Text excerpt:
****************************************

Monday, March 4, 2013

Fostering Lambs

If you have an orphan lamb or a lamb that is not getting enough milk from their mother then you may consider lamb fostering.
Lamb fostering is when you find a surrogate mother in the form of a ewe that is willing or that can be convinced to take on another lamb.
Ewes usually are not willing to take on another ewes lamb but there are some tricks of the trade that can be used.

If a ewes lamb has just died you can rub her birth fluids on your orphan and let the ewe think that your orphan lamb is her lamb. This is known as wet fostering. Keep and eye on them to see that they bond.

Sometimes its best to tie the orphan lambs two back legs lightly with a string so his movements seem more like a newborn lamb. Untie after an hour. This is often the most successful. Leave together in small pen.

You could also try putting the dead lambs fleece on the orphan lamb to fool the sheep into thinking your orphan lamb is hers. Leave the fleece on  the lamb for two to three hours.

You could trick a ewe into thinking that she had twins by rubbing the fluids on her newborn lamb onto your orphan lamb and her after birth fluids. Pay particular attention to the lambs head, ears, and rear. This is also wet fostering. Lightly tie the lambs back legs with some string. Untie the legs after an hour. Leave them all together in a small pen.

The ewe is able to identify her lamb from the flock by smelling its head and rear end. To cause confusion to the ewe which in time will get her to take on the orphan as her own rub strong smelling solutions on the orphans tail and head and on the ewes original lambs tail and head.

****************************************

Provided records:
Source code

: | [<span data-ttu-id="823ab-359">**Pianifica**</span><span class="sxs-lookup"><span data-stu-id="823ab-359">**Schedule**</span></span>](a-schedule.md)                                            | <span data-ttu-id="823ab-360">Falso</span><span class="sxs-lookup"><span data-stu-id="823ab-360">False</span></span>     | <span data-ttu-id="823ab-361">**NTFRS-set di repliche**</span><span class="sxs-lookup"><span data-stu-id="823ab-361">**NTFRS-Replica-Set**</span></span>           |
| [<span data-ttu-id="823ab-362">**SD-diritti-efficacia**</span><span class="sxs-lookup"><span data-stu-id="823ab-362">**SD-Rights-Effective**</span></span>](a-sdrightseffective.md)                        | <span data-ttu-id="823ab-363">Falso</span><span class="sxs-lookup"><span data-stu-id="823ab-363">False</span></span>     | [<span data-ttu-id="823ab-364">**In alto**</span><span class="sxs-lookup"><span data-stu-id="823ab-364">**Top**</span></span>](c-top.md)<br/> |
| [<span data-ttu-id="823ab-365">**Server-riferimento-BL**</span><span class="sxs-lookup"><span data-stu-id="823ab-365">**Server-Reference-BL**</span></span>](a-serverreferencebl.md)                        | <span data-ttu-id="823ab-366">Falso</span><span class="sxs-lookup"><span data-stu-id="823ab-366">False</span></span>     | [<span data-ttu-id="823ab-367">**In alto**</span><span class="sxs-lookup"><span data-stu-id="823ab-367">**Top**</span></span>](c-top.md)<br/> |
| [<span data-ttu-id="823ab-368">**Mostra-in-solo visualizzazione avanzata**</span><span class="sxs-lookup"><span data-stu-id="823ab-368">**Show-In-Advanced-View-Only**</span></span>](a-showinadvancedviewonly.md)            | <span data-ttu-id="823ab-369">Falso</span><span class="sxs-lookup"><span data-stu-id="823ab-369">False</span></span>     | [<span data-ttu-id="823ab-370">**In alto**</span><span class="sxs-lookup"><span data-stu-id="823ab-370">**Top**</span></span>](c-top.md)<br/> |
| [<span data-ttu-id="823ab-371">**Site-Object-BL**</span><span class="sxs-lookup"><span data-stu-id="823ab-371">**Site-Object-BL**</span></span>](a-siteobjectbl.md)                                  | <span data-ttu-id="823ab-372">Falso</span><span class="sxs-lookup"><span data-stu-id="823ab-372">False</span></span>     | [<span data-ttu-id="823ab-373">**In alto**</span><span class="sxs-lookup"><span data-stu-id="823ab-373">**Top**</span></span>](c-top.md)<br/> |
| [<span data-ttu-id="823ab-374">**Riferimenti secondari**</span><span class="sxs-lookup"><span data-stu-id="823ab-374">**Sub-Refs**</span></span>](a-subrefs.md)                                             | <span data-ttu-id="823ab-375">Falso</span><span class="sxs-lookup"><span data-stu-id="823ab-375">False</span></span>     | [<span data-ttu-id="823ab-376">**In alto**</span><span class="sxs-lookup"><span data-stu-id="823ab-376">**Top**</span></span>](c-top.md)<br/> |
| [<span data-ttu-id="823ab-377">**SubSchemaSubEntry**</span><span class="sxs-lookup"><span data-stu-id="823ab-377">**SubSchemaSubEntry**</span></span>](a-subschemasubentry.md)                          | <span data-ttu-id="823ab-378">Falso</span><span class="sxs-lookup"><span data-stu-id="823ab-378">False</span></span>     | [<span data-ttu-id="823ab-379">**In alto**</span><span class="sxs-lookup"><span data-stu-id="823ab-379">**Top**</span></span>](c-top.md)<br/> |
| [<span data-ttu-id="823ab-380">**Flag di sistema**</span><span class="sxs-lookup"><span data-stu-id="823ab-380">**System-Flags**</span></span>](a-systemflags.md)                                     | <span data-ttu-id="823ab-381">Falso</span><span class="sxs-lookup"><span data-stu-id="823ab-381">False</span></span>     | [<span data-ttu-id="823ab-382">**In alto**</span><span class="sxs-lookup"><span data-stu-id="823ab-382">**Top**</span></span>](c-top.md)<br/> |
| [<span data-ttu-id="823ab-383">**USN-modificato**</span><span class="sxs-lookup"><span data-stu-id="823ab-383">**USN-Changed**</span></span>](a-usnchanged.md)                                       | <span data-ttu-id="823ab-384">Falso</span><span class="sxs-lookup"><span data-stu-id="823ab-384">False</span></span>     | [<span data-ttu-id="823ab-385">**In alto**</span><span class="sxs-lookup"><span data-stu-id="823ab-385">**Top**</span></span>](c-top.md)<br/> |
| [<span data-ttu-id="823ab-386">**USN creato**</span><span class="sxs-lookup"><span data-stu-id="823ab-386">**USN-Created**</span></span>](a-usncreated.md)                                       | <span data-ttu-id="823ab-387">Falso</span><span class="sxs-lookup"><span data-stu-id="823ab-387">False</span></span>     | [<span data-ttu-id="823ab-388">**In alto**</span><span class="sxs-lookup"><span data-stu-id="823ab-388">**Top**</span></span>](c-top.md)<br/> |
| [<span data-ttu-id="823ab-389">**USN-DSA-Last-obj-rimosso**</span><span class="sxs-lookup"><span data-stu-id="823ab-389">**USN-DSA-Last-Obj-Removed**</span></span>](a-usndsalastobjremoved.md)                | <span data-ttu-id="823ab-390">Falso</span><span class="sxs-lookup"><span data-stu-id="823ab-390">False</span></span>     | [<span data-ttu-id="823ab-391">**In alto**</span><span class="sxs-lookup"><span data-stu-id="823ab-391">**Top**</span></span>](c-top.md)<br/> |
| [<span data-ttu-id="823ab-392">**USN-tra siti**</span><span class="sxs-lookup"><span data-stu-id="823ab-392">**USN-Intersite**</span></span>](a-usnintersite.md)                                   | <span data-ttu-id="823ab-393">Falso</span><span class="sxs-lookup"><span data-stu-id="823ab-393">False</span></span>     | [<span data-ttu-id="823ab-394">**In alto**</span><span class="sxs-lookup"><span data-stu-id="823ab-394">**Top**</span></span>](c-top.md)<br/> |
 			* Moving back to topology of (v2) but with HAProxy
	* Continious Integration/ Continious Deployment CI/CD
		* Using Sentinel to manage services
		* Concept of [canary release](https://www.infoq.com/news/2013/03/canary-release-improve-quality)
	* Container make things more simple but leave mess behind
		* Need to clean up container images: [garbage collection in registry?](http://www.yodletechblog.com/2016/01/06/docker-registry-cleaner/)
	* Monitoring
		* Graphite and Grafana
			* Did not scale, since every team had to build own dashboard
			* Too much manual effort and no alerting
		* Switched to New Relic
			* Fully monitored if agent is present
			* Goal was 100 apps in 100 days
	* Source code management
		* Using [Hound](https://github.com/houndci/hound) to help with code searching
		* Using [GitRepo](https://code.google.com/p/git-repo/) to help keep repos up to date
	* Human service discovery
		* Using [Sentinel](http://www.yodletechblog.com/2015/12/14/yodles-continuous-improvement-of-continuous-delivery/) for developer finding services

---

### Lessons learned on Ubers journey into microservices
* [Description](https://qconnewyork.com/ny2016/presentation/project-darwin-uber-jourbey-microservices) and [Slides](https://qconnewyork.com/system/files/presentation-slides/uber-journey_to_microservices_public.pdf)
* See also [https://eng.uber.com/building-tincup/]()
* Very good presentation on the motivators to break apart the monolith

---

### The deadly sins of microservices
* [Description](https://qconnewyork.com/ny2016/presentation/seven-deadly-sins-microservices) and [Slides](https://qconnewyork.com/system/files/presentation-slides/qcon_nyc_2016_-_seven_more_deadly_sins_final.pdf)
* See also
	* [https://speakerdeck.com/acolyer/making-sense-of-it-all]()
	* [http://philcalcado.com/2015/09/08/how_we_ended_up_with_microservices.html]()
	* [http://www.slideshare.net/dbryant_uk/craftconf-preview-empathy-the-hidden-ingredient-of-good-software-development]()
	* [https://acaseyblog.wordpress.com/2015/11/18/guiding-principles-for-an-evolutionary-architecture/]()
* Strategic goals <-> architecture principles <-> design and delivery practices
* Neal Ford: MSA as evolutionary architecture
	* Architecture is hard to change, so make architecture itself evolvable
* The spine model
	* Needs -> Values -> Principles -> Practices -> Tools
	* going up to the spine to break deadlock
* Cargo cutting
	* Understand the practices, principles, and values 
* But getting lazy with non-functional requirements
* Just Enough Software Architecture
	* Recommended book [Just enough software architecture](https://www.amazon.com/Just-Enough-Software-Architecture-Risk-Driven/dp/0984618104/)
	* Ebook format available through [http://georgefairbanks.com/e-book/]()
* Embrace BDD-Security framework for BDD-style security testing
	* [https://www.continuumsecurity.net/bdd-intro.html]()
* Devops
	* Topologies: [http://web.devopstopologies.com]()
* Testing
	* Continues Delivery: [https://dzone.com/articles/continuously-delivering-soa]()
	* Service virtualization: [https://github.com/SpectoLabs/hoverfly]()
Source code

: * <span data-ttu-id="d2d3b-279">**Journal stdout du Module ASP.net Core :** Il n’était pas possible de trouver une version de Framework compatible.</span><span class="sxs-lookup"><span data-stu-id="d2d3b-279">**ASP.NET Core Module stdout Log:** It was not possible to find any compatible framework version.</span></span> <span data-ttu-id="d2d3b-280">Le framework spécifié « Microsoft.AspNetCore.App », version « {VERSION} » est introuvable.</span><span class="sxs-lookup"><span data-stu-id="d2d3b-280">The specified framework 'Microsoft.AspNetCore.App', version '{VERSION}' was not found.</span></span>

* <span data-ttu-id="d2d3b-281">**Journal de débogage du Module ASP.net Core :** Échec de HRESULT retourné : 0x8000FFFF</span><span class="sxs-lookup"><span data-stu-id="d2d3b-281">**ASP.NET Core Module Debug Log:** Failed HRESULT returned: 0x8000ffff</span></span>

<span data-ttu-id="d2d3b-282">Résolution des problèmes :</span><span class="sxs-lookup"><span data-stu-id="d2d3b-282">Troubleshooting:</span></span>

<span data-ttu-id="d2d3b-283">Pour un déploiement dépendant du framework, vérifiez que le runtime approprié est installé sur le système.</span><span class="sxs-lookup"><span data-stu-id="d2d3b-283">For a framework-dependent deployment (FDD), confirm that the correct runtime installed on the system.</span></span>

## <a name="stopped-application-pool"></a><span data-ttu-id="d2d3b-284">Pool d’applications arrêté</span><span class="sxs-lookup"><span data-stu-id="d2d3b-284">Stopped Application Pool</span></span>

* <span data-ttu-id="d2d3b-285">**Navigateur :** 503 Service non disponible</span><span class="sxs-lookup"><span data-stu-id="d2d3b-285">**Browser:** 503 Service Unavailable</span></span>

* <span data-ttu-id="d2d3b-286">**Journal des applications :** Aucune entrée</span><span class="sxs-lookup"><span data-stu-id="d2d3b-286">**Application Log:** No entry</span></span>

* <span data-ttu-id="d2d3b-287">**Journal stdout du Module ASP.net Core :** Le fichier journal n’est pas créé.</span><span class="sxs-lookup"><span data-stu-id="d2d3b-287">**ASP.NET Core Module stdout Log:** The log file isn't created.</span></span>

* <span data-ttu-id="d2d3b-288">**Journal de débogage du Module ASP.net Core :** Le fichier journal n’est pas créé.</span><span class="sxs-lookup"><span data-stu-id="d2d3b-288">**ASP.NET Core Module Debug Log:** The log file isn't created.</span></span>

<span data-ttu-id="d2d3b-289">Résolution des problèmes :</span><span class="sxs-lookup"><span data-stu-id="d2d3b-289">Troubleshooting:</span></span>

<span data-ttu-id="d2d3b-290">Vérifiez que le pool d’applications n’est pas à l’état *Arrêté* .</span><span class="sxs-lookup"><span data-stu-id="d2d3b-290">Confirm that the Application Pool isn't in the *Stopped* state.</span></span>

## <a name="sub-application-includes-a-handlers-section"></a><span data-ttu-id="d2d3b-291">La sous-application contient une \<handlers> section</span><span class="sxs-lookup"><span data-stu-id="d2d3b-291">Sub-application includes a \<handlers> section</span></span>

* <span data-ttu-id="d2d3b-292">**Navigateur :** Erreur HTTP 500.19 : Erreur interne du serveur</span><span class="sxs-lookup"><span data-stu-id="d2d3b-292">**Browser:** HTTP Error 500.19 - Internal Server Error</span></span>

****************************************

Complete the following:
(1) From the text on fostering lambs, list every part of the orphan lamb's body on which the text says to rub fluids or solutions or to which it says to pay particular attention.
(2) Extend the text on fostering lambs, starting after its final sentence.

Responses in order:
(1) Head, ears, rear, tail

(2)
You can use antiseptic,vicks vapa rub or olive oil. You can rub these on the muzzle of the ewe also.

You could hold the ewe and let the lamb suck of her. Keep the lamb in a pen next to the ewe. For each feed for a few days you should hold the ewe and let the lamb suck. It takes four hours for the milk to pass through the digestive system of the lamb. Eventually the ewe will accept the lamb as her own. Be careful that the ewe does not kick or head but the lamb.The ewes milk will make a particular smell on the lamb and its poop which will prompt her her acceptance.

Some ewes are more open to fostering than others. Also some lamb are easier to foster. An older ewe is sometimes more reluctant than a younger ewe to foster.

There are commercial products available to aid in the lamb fostering process such as Macwells Fostering Oil. The oil is highly concentrated. You put a few drops on the ewes nose and a few drops on the lambs head and tail.

You could use a lamb adopter. The ewe should be restrained by the adopter for each feeding of the lamb. After 48 hours release the ewe from the adopter.

Don't leave a ewe long without a lamb.

Sheep are not stupid so when you are wanting to do an adoption try to match the ewe with a orphan lamb that is similar to her in character and appearance. You do not want to arose her suspicion. A quiet ewe should be matched with a placid lamb of similar appearance. A ewe that likes to move alot and has lots of energy would prefer a more hyper lamb.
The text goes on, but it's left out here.